Today, the pattern was repeated. Only this time, Daley is hoping the results will be different.
“This time, people are maybe looking in the mirrors and figuring out it’s all of our problems,” the mayor told a news conference at the Little Black Pearl Art and Design Center, 1060 E. 47th St.
“The difference is, maybe it’s striking home [with] more and more people. … I hope this video maybe shocked people. But, it shouldn’t shock people. One death of a child is one too many.”
The mayor’s latest plan includes:
• Assigning 148 police officers in 78 vehicles to cover mass transit routes and CTA stations before and after schools. Particular attention will be paid to the 95th Street Bus Terminal, where students from multiple high schools converge.
• Using federal stimulus funds to bankroll three hours of daily overtime for 44 officers who will extend their shifts to coincide with school dismissal times.
• Using $1 million in proceeds from the $1.15 billion parking meter lease to fund 500 jobs and other after-school programs for young people, including those those most “at-risk” who agree to return to school or enroll in a GED program.
• Forging a new partnership with the United Way of Metropolitan Chicago to place 100 students in short-term jobs in impoverished communities.
• Expanding to three more “at-risk” neighborhoods a Community Intervention Program that helped to reduce crime in Englewood this summer.
• Moving up the timetable of Schools CEO Ron Huberman’s $30 million school violence plan targeting the 1,200 students most likely to be shot. By the end of November, 200 of those students will get mentoring and educational support, social services and jobs in their neighborhoods.
Conspicuously absent is a change in attendance boundaries demanded by Far South Side Aldermen Anthony Beale (9th) and Carrie Austin (34th).
They want the Board of Education to either convert a shuttered Carver Middle School into a high school for kids from Altgeld Gardens or allow Altgeld kids to go to Carver Military Academy without testing in.

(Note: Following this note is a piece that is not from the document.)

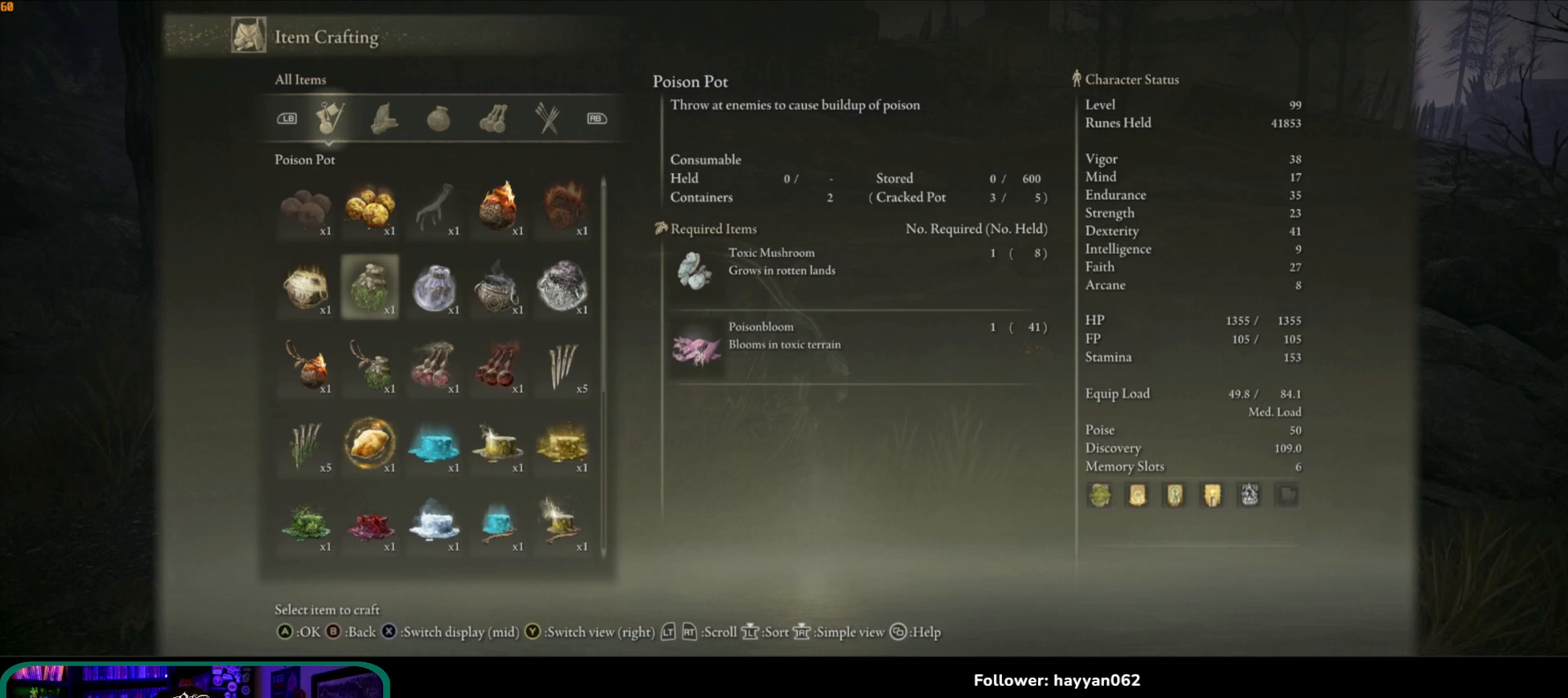
{"buttons": [], "left_stick": "center", "right_stick": "center", "events": []}
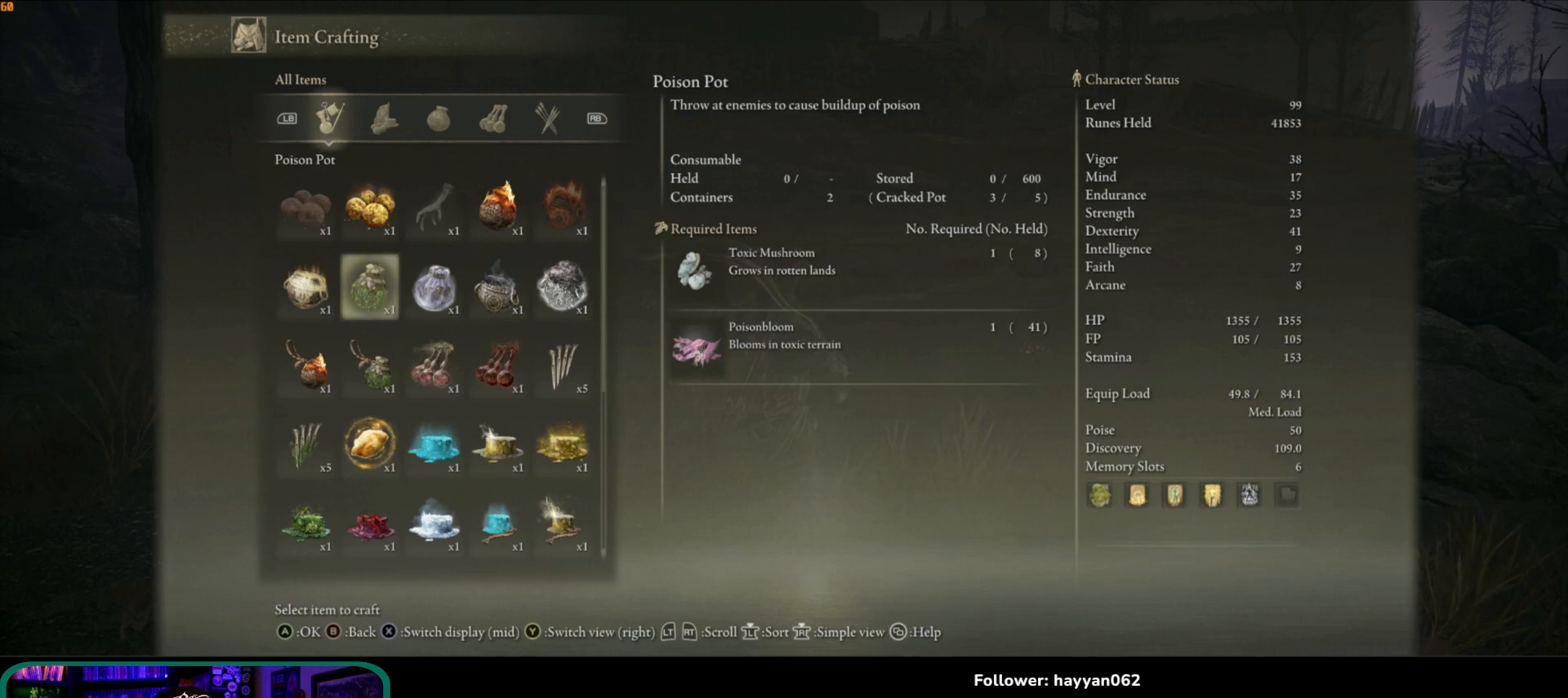
{"buttons": [], "left_stick": "center", "right_stick": "center", "events": [[200, "DPAD_LEFT", "down"], [300, "DPAD_LEFT", "up"]]}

“The day that the city of Chicago decides to divide schools by gang territory, that’s the day we have given up the city. The day I tell a child that, since you live north of this street, you can’t go to school south of that street … that is the day you have given up on society. And I will never give that up,” Daley said.
Chicago Police have stressed that Derrion’s death was not gang-related. He was killed during a brawl between students from Altgeld and a neighborhood closer to Fenger known as the “Ville.”

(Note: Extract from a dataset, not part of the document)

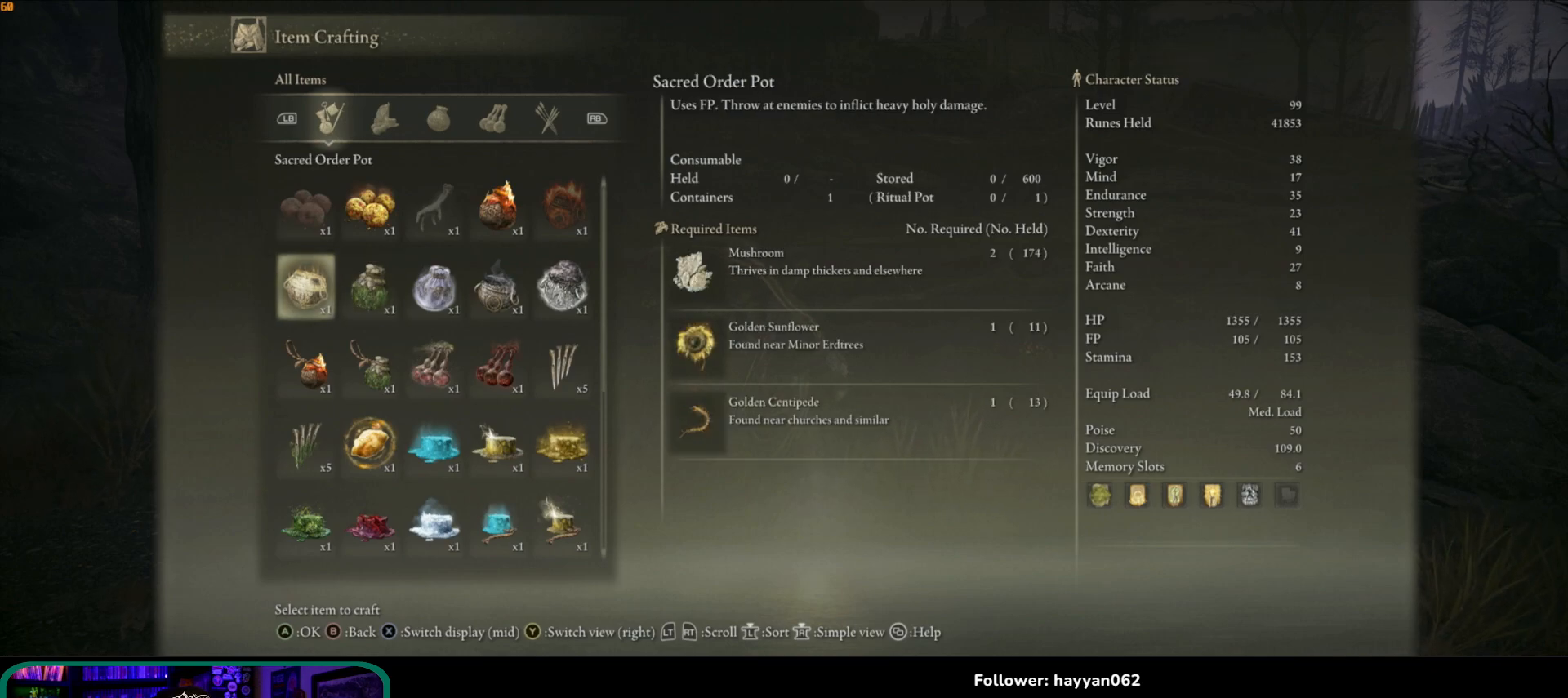
{"buttons": [], "left_stick": "center", "right_stick": "center", "events": []}
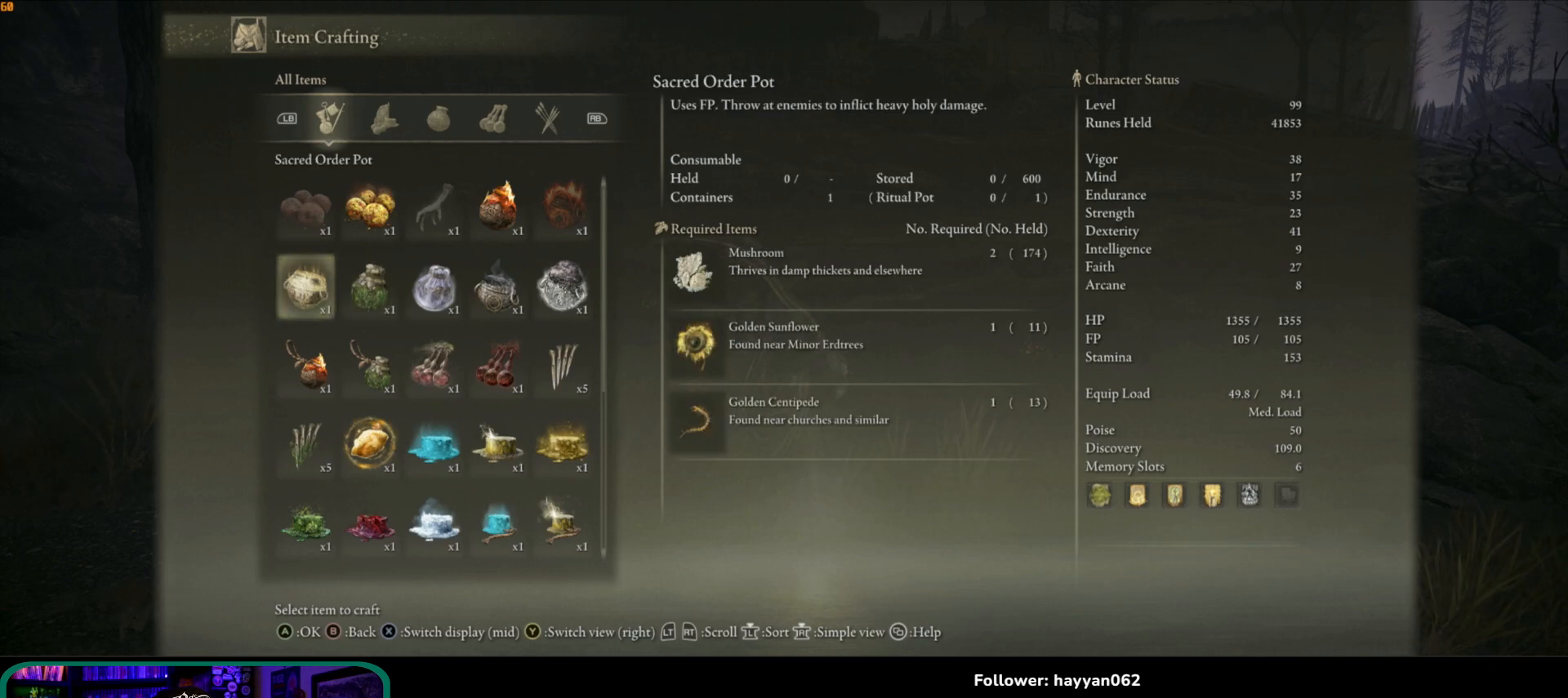
{"buttons": [], "left_stick": "center", "right_stick": "center", "events": []}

In the two weeks since Derrion’s death, nine school buses have been ferrying Altgeld kids to Fenger to ensure their safety.
Austin was standing behind the mayor when Daley drew a line in the sand on the issue of school boundaries. Afterward, she said, “He may not understand the dynamics of what we’re saying. We’re just asking for a part of [Carver] to be open enrollment.”
Beale added, “We need to open up a school in Altgeld as soon as possible. …We have an empty grammar there. We can open that up into a high school as well as partition Carver and put two schools in Carver. That building is so under-utilized, it’s unbelievable.”